Das innovative Getriebe bietet also fraglos eine Menge Vorteile, sei es in Sachen Komfort auf Lang- und Kurzstrecke, sei es bei der Sicherheit oder beim sportlichen Fahren. Rund 1300 Euro Aufpreis (der genaue Betrag steht noch nicht fest) und zehn Kilogramm Mehrgewicht sind ebenfalls keine gravierenden Nachteile angesichts dessen, was eine Standard-VFR kostet und wiegt. Ein Handlingnachteil der DCT-Version war nicht zu spüren, und da das zulässige Gesamtgewicht aufgestockt wurde, bleibt sogar die Zuladung erhalten.
Technische Daten
Motor
Wassergekühlter Vierzylinder-Viertakt-76-Grad-V-Motor, je eine obenliegende, kettengetriebene Nockenwelle, vier Ventile pro Zylinder, Rollenkipphebel und Tassenstößel, Nasssumpfschmierung, Einspritzung, Ø 44 mm, geregelter Katalysator, Lichtmaschine 570 W, Batterie 12 V/12 Ah, Doppelkupplung, Sechsganggetriebe, Kardan, Sekundärübersetzung 2,699.

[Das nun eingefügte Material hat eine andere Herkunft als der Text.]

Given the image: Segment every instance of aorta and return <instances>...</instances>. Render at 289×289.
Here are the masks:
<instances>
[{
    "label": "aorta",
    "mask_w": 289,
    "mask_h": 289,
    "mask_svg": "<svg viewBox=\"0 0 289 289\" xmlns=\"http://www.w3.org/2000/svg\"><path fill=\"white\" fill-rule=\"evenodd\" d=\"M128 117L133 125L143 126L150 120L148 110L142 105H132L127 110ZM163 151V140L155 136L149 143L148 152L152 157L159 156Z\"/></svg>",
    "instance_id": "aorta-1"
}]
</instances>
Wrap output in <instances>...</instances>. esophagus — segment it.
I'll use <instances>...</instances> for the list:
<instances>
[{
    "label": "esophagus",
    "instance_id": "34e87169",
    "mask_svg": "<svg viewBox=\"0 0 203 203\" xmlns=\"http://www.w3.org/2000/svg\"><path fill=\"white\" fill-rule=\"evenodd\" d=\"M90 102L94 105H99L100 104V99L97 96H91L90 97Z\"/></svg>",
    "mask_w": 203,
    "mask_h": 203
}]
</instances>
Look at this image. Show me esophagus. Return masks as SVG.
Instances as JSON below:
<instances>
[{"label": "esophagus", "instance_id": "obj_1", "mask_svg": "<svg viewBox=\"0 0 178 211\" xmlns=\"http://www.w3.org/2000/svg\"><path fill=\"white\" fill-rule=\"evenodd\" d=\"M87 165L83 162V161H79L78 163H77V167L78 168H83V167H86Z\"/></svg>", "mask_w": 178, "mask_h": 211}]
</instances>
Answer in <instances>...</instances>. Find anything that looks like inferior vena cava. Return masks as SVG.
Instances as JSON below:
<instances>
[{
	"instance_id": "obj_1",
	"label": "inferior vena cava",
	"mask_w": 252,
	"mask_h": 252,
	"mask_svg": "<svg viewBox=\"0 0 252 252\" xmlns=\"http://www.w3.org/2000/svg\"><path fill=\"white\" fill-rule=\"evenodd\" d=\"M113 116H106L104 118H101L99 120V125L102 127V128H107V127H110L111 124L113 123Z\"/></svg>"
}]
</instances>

Bohrung x Hub 81,0 x 60,0 mm
Hubraum 1237 cm³
Nennleistung 127,0 kW (173 PS) bei 10000/min
Max. Drehmoment 129 Nm bei 8750/min
Fahrwerk
Brückenrahmen aus Aluminium, Upside-down-Gabel, Ø 43 mm, verstellbare Federbasis und Zugstufendämpfung, Einarmschwinge aus Aluminium, Zentralfederbein mit Hebelsystem, verstellbare Federbasis und Zugstufendämpfung, Doppelscheibenbremse vorn, Ø 320 mm, Sechskolben-Festsättel, Scheibenbremse hinten, Ø 276 mm, Doppelkolben-Schwimmsattel, Teilintegral-Bremssystem mit ABS.
Alu-Gussräder 3.50 x 17; 6.00 x 17
Reifen 120/70 ZR 17; 190/55 ZR 17
Maße+Gewichte
Radstand 1545 mm, Lenkkopfwinkel 64,5 Grad, Nachlauf 101 mm, Federweg v/h 120/130 mm, Sitzhöhe 815 mm, Gewicht vollgetankt zirka 278 kg, Zuladung 195 kg, Tankinhalt 18,5 Liter.